TAREFA A
No trecho sobre os cursos para cuidadores de idosos, qual era a carga horária dos cursos oferecidos à comunidade entre 2008 e 2010?
TAREFA B
Por favor, dê continuidade ao trecho sobre os cursos para cuidadores de idosos, começando logo após a última frase apresentada.

TRECHO
Curso aberto à comunidade
Entre 2008 e 2010, a ETSUS/MS (Escola Técnica do Sistema Único de Saúde), vinculada à SES (Secretaria de Estado de Saúde), também oferecia cursos de formação inicial de cuidadores de idosos para a comunidade, com carga horária de 160 horas. A iniciativa, financiada pelo Ministério da Saúde, visava qualificar pessoas que já trabalhavam com idosos, mas sem a devida formação.
“Naquele momento, esse trabalho era uma ocupação e quase não havia instituições de ensino desenvolvendo processos educativos voltados para essa necessidade de formação em saúde”, explica a SES.
Contudo, passados 17 anos e com o aumento da oferta de cursos de formação e qualificação para cuidadores de idosos, agora denominados técnicos em cuidados de idosos, a ETSUS/MS passou a direcionar seus cursos exclusivamente para profissionais e trabalhadores da saúde. A instituição oferece tanto a formação inicial de cuidadores, com carga horária mínima de 160 horas, quanto o nível técnico em cuidados de idosos, com mínimo de 800 horas, conforme o Catálogo Nacional de Cursos Técnicos do MEC.

MATERIAL FORNECIDO
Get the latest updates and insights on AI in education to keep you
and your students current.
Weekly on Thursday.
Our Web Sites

RESPOSTA A
160 horas.

RESPOSTA B
“Até hoje a instituição ainda é procurada por pessoas da comunidade que nos solicitam o contato dos egressos de nossos cursos para oferecerem oportunidade de trabalho, o que nos leva a acreditar que há uma demanda por esse profissional em nosso estado”, conclui a SES.
Regulamentação
Em dezembro do ano passado, a Comissão de Assuntos Econômicos do Senado Federal aprovou o PL (Projeto de Lei) 5.178/2020, que regulamenta a profissão de cuidador. O projeto estabelece normas para a formação profissional e os direitos dessa categoria.
Conforme a proposta, o cuidador é o profissional responsável por auxiliar e oferecer assistência a pessoas que apresentem condições ou enfermidades que exijam acompanhamento permanente ou parcial. Entre suas atribuições, estão a realização de rotinas de higiene pessoal, a administração de medicamentos prescritos por profissionais de saúde habilitados e o auxílio no deslocamento durante atividades sociais, entre outras.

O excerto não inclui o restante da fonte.